___ RECORDS FOR THE TASK ___

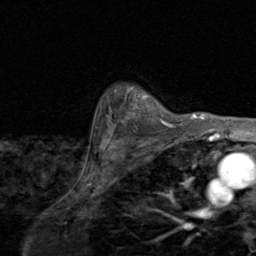
Breast MRI (dynamic contrast-enhanced), one axial slice; position 72 of 80 along the scan axis; cropped to one breast; dynamic contrast-enhanced series, time point 2 of 8 at this slice position (early post-contrast); 1.5 T; TE 1.7 ms, TR 4.5 ms; 256 × 256 image matrix, field of view 180 × 180 mm. Female patient.
Structures marked on this image (semi-automatically segmented with operator editing):
- enhancing-tissue mask used for the functional tumour volume (all voxels passing the contrast-enhancement thresholds inside the analysis volume; usually the tumour): bounding box <107,88,174,130> (left, top, right, bottom; pixels)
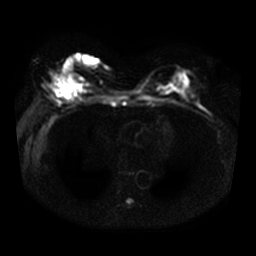
Breast MRI, one axial slice. Slice 18 of 36 in the series (ordered by position). Diffusion-weighted series; image 2 of 4 stored at this slice position (different b-values; order by instance number). 3 T. 5 mm slice thickness. 256 × 256 image matrix, field of view 330 × 330 mm. Female patient.
Outlined on this slice (expert manual segmentation):
- tumour on diffusion-weighted imaging: box from (x=53, y=78) to (x=75, y=98) px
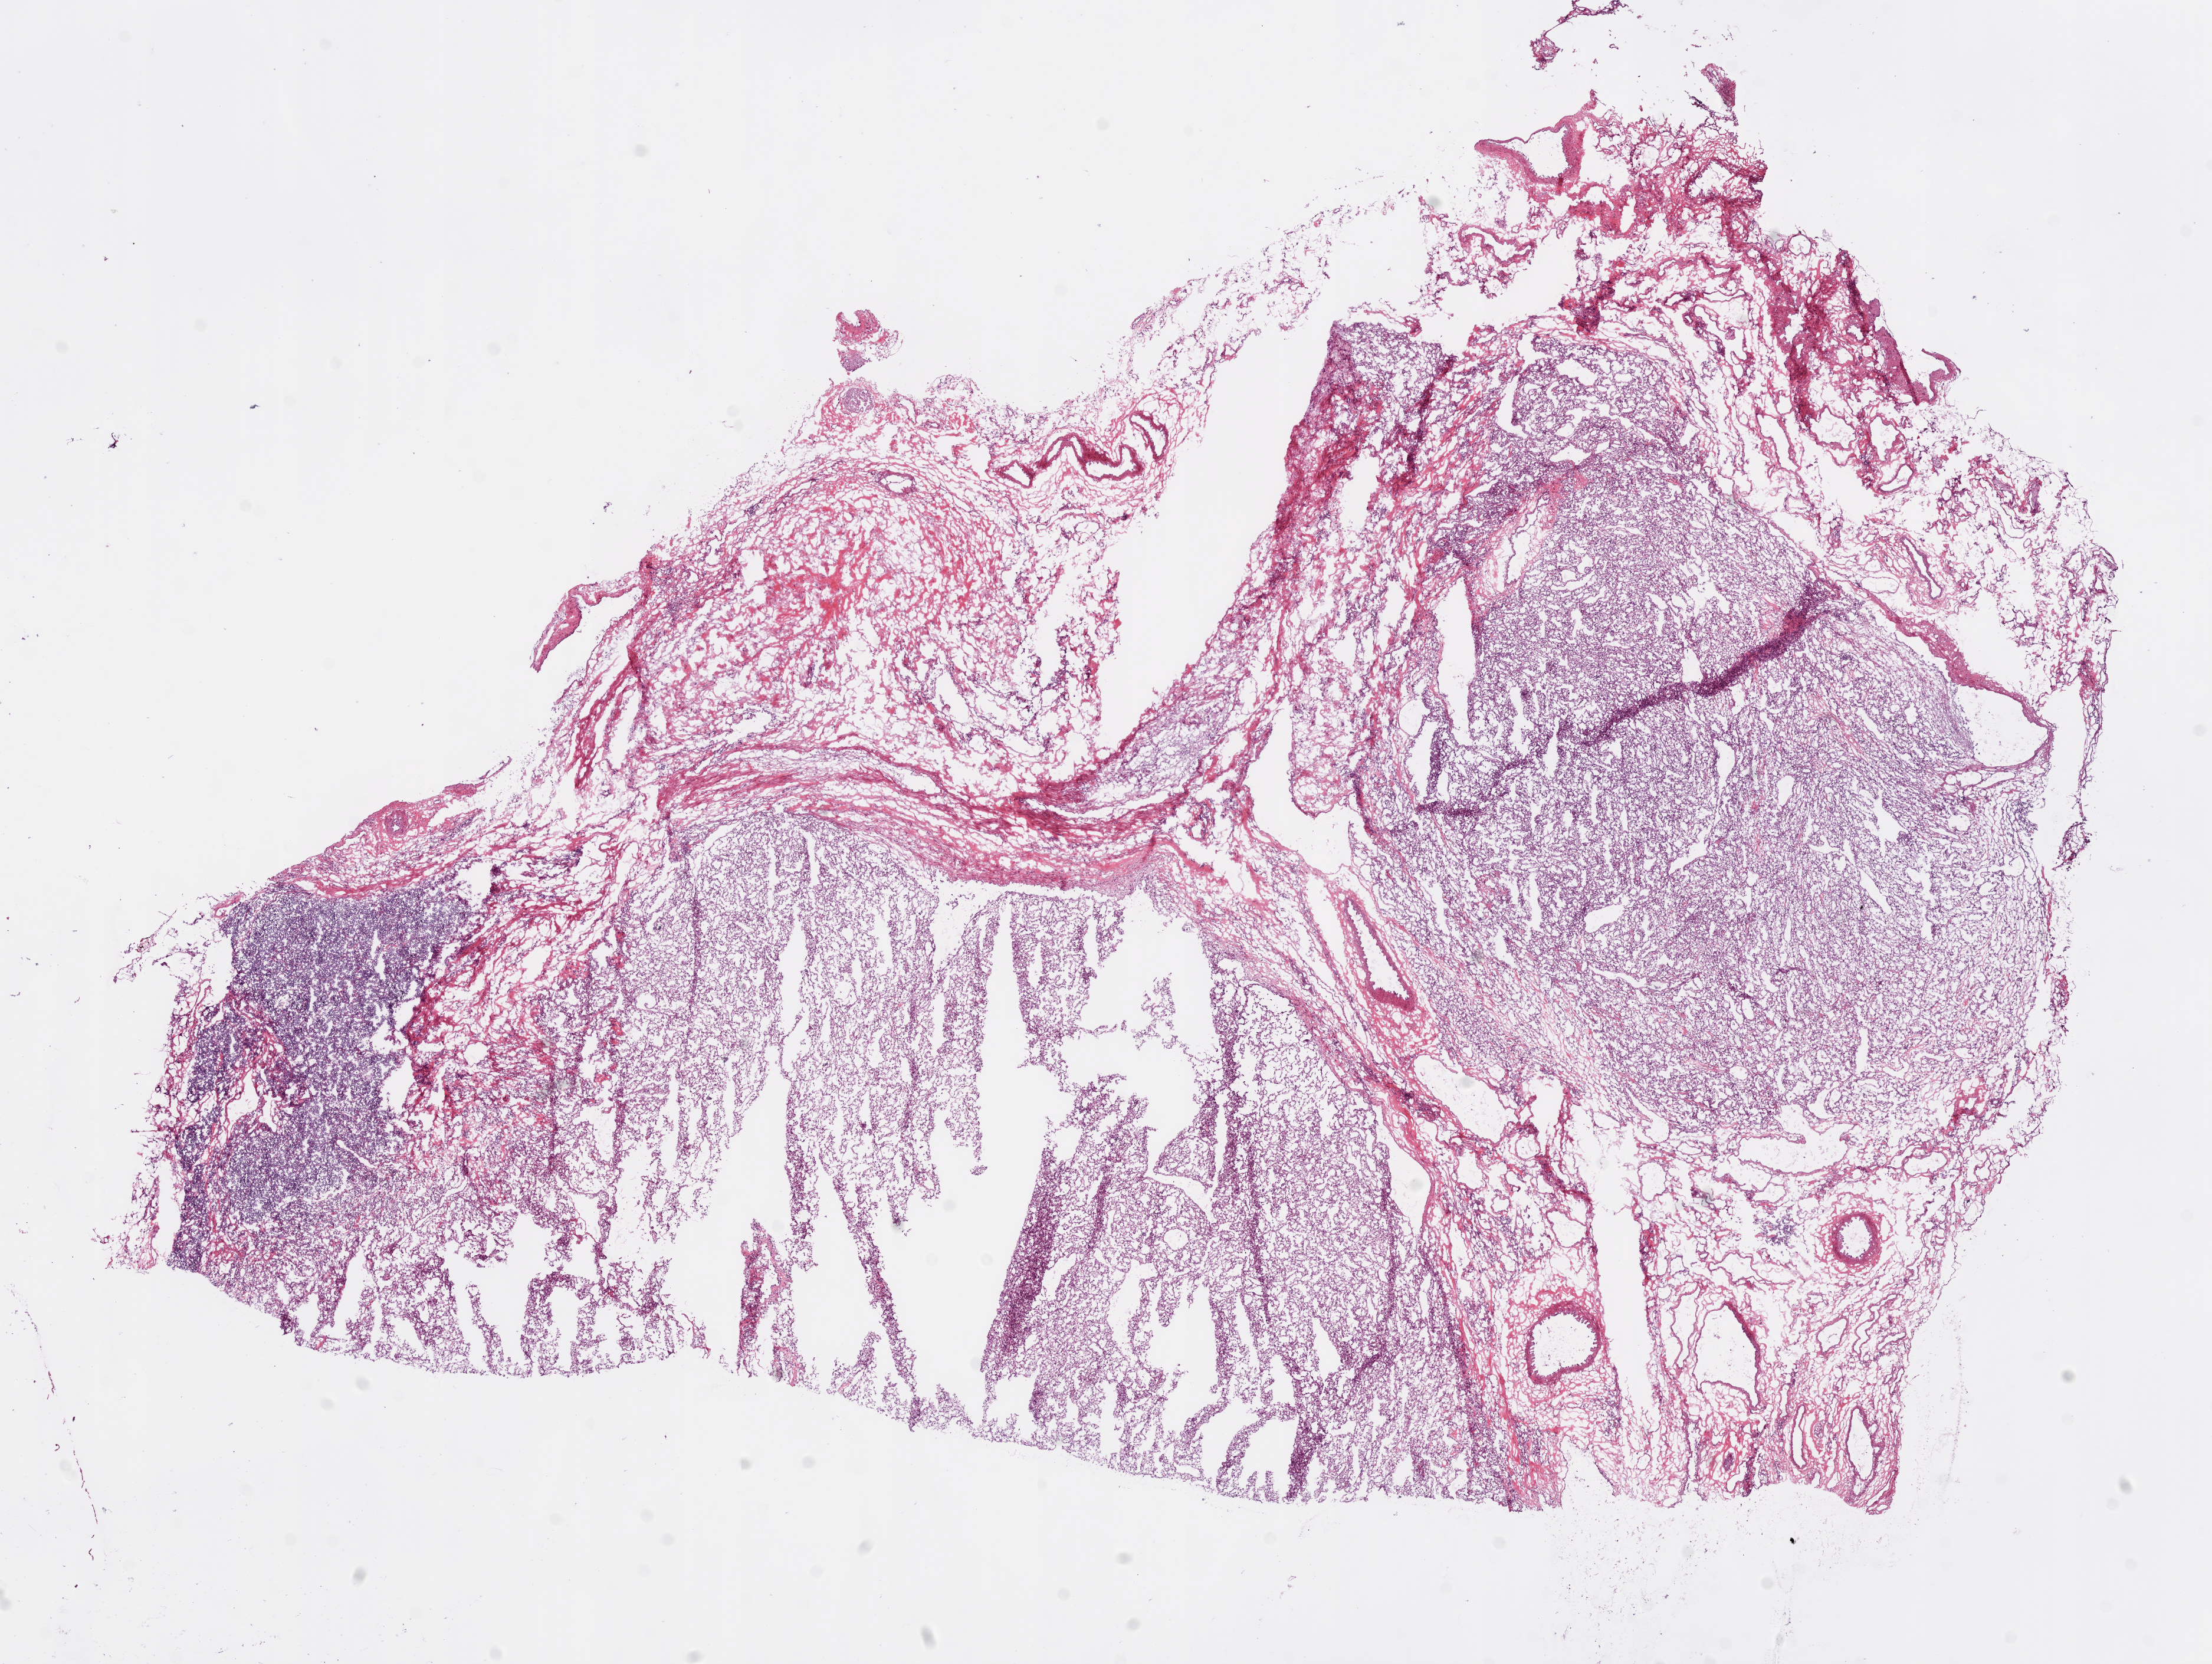
Digitized H&E-stained tissue section (whole slide), whole scanned area (about 15.0 x 11.3 mm, slide scanned at 20x) shown as a low-resolution overview, frozen section from the bottom of the tissue portion, primary tumour sample from the kidney. Male, age 63 years at initial diagnosis. Histologic grade: G4 (undifferentiated). Pathologist review of this section (percent, as recorded): tumour cells 80%, tumour nuclei 70%, normal cells 0%, stromal cells 20%, necrosis 0%.
• lymph nodes positive (case pathology): 0 of 15 examined
• AJCC pathologic stage: III
• diagnosis: Clear cell adenocarcinoma, NOS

___

YOUR OBJECTIVE: Pictures should not appear in the copy. Write out exactly the lines above from the first one through the line that contains "- tumour on".

ANSWER:
Breast MRI (dynamic contrast-enhanced), one axial slice; position 72 of 80 along the scan axis; cropped to one breast; dynamic contrast-enhanced series, time point 2 of 8 at this slice position (early post-contrast); 1.5 T; TE 1.7 ms, TR 4.5 ms; 256 × 256 image matrix, field of view 180 × 180 mm. Female patient.
Structures marked on this image (semi-automatically segmented with operator editing):
- enhancing-tissue mask used for the functional tumour volume (all voxels passing the contrast-enhancement thresholds inside the analysis volume; usually the tumour): bounding box <107,88,174,130> (left, top, right, bottom; pixels)
Breast MRI, one axial slice. Slice 18 of 36 in the series (ordered by position). Diffusion-weighted series; image 2 of 4 stored at this slice position (different b-values; order by instance number). 3 T. 5 mm slice thickness. 256 × 256 image matrix, field of view 330 × 330 mm. Female patient.
Outlined on this slice (expert manual segmentation):
- tumour on diffusion-weighted imaging: box from (x=53, y=78) to (x=75, y=98) px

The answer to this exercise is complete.